The other day, Bill Gates of MicroSoft and the Belinda and Bill Gates Foundation gave an interview in which he opined that Africa has less electricity than 30 years ago. Many Nigerians think he is not off the mark.

Poor power supplies stared hard at the intrepid Nigerian spirit and won.

Little wonder the lofty dreams of rapid industrialization seem grandiose and far-fetched.
Why are Nigerians not innovating their way out of darkness and inventing off-the-grid solutions to the parlous state of electric power supply in Nigeria?

Now everybody knows there are recurring problems with the system, yet nobody invests the commonsense required to tackle the problems resolutely.

What is even more baffling is the attitude of the higher institutions of education, particularly those concerned with science and technology, of which Nigeria has a few, which behaved aloof and disinterested in the electric power conundrum. As a matter of fact, the reason for the perennial closure of universities in Nigeria has been the lack of electric power supplies on campus.
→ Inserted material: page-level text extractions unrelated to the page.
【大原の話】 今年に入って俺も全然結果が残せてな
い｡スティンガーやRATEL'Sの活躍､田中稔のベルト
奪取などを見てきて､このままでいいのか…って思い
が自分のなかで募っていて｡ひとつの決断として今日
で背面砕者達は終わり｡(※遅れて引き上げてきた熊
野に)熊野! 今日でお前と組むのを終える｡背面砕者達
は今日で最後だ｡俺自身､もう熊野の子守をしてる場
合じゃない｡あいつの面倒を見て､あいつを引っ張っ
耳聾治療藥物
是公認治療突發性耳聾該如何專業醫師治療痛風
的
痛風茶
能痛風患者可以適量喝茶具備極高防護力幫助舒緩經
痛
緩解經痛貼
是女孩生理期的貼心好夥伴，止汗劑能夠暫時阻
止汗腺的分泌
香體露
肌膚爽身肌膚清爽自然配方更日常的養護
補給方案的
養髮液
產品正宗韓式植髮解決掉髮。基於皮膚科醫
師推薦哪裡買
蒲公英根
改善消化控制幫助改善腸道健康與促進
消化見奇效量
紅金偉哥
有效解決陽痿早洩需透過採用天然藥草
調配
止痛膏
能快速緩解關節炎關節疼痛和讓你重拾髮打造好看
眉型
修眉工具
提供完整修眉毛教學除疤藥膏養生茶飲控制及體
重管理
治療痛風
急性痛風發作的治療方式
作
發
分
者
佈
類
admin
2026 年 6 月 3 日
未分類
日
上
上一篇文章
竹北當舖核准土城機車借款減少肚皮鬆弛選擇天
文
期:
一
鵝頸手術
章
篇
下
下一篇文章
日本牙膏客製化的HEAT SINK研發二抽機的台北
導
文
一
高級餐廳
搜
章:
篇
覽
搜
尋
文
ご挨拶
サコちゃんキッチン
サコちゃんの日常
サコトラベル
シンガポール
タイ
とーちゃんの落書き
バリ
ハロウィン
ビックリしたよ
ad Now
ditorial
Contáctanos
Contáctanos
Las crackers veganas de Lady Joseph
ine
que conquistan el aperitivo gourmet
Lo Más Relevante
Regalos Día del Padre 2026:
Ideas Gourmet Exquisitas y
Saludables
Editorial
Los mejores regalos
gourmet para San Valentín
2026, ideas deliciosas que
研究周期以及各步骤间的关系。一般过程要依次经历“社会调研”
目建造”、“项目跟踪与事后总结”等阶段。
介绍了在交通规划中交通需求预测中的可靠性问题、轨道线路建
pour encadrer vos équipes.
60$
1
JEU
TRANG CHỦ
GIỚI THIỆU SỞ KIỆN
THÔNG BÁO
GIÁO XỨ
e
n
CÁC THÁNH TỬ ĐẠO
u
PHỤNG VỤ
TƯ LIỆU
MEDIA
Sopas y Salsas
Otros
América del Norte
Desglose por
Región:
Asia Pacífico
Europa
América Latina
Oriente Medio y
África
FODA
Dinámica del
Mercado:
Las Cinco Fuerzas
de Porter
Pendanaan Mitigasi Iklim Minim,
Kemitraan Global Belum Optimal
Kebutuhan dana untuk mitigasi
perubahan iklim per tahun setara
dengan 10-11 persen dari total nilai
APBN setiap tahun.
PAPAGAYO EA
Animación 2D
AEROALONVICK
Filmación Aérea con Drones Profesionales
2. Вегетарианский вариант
Of course, there are people we could readily finger who people look up to ¾ like the scientists, the PhD holders, the engineers and others in their cadre who otherwise ought to cater to societal challenges by virtue of knowledge they possess.

On September 30, 2008, the VANGUARD newspaper wrote,

Mrs. Grace Ekpwihre, Minister of State for Technology, recently pronounced one of the enduring truths we have evaded telling ourselves when she announced that doctorate degree holders have failed Nigeria.

Indeed, if one were to take an inventory of a modern home or office and itemize all the things that have made life worth living for mankind  computers, telephone sets, television, internet, automobiles, aircraft, motor boats and the ubiquitous generator sets, to mention a few  one would be appalled by the fact that Nigeria's vast number of advanced degree holders have made next to no contribution to these inventions. Even those who have studied abroad and stayed there have made negligible contributions to mankind.

Many people may not remember Chief (Mrs)  Grace Ekpwihre’s tenure as the Honourable Minister for Federal Ministry of Science and Technology but her strong albeit apt critique of doctorate degree holders having failed Nigeria are now immortalized by VAGUARD Editorial titled "Nigeria: Encouraging Inventions".

When I took all the above stories together, over time, the overarching inference came to me as clear as glass: when people live long enough with certain handicaps they deign to tolerate and cope with then the handicaps disappear by merging with their way of living as a sort of coping strategy and thus become just part of what makes life what/how it is; they learn to live with handicaps, eventually.

They finally never make any effort and gradually get stuck in the rut; eviscerated but helpless; challenged but appallingly risk averse.

The handicaps in Nigeria are so overwhelming, so rampant and so intractable that the will to dare for change is gradually ground down, lack of trying thus becomes culture.

These, in the main, I consider the key reasons why there are so few inventors in Nigeria --- under-exercised imagination/poor use of the imagination, lack of inventive thinking, thinking outside a problem solving mode, neglect of knowledge, misapplication of resources and being innately risk averse.

Now I am sure you have your own stories with their own inferences; I do not mind swapping stories, do you?